If you've added a hard drive to your system you can move pagefile.sys to free up space on your original drive and speed up your system.
There’s a large hidden file on my disk that’s taking up a bunch of space called pagefile.sys. What is pagefile.sys? Assuming it’s something I need, can I move it to another drive?
Pagefile.sys is your Windows virtual memory swap file. When the applications you’re running on your computer end up needing more RAM than you actually have, Windows will start shuffling things around and use your hard disk as “virtual” memory. At the sometimes high cost of speed (your hard disk, and thus virtual memory, is much slower than actual RAM) you avoid getting an out of memory error.
Pagefile.sys is the area that Windows sets aside for that.
And yes, you can move it. In fact, if you have more than one drive installed on your machine and your system uses virtual memory often, moving it can result in a performance boost.
When Windows creates pagefile.sys it typically makes it a “large” size – usually the size of RAM installed on your machine. For example on the machine I’m using now I have 8 gigabytes of RAM, and sure enough:
C:> dir /a:h
07/03/2010 06:07 AM 8,589,008,896 pagefile.sys
(In the Windows command shell, “dir” lists the directory contents, and “/a:h” indicates that it should list files whose attributes include hidden.)
Particularly if you never use the paging file, that’s space wasted.
In addition, if you have an additional hard drive installed in your machine it can often be helpful to place the paging file on a different drive. Not only does this free up space on “C:”, but it can reduce hard disk contention caused by heavy use of C: by offloading some of the activity to a different drive.
- It needs to be a different physical drive. Moving the paging file to a different partition on the same drive will probably just slow things down further as the disk heads on that drive need to move further as they access information from the original drive and the new location of the paging file.
- It should not be on a USB (or Firewire) external drive. Not only are these interfaces often too slow to positively impact performance, accidentally pulling the cable will crash your machine.
- It should not be a flash drive.
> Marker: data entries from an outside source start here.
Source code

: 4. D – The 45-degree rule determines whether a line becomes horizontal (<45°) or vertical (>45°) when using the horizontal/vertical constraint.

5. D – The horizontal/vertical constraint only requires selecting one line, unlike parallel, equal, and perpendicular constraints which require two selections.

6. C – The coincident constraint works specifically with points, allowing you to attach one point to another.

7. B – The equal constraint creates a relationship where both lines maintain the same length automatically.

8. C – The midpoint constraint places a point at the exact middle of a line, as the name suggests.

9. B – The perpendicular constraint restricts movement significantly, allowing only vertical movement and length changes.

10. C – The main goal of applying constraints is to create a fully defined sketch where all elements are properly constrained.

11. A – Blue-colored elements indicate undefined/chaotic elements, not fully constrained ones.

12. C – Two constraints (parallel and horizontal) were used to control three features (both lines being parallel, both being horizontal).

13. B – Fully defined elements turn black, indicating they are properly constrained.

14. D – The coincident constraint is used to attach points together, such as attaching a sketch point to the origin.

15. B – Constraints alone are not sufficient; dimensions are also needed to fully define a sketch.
Flash memory wears out, and heavy swap file usage can wear out flash memory exceptionally quickly.
But if you have a second, internal drive, then moving pagefile.sys is very easy.
Right click on “My Computer“, or the “Computer” item in your start menu and click on properties.
In Windows 7 click on the Advanced system settings link.
Click on the Advanced tab.
In the box labeled “Performance”, click on the Settings button.
Click on the Advanced tab in the resulting dialog.
That long, strange sequence should have you looking at a dialog similar to this:
Therein you’ll see the “Virtual memory” section showing how much space has been set aside for your paging files.
Click on Change…
As you can see, the default is to have the system manage your paging file size for you, and in my case it’s placed the entire file on my C: drive.
To change that:
- uncheck the “Automatically manage paging file size for all drives” setting (Win 7).
- click on the drive you want to move pagefile.sys to
- click on System Managed Size
- click Set
- click on the drive currently holding pagefile.sys (probably C:)
- click on No paging file
- click Set
- click on OK
Here’s mine after the change:
You may need to reboot for the changes to take effect, but that’s all there is to it. After the changes above and a reboot pagefile.sys was removed from C: and appeared on D:.
Some notes about the choices made above:
- “System Managed Size” is appropriate, unless you have a specific reason to need it to be otherwise. Most people do not.
- Of the drives that showed as available on my machine only C: and D: were appropriate locations for the paging file. B: is USB drive, and F: and P: are both TrueCrypt volumes. Only C: and D: are real internal and separate drives.
- If only C: is listed on your machine, then you have nowhere to move your paging file to. You can run without virtual memory if you like – but depending on how you use your computer you may run into out of memory situations much sooner.
Be it for performance or for disk space, moving pagefile.sys is pretty easy.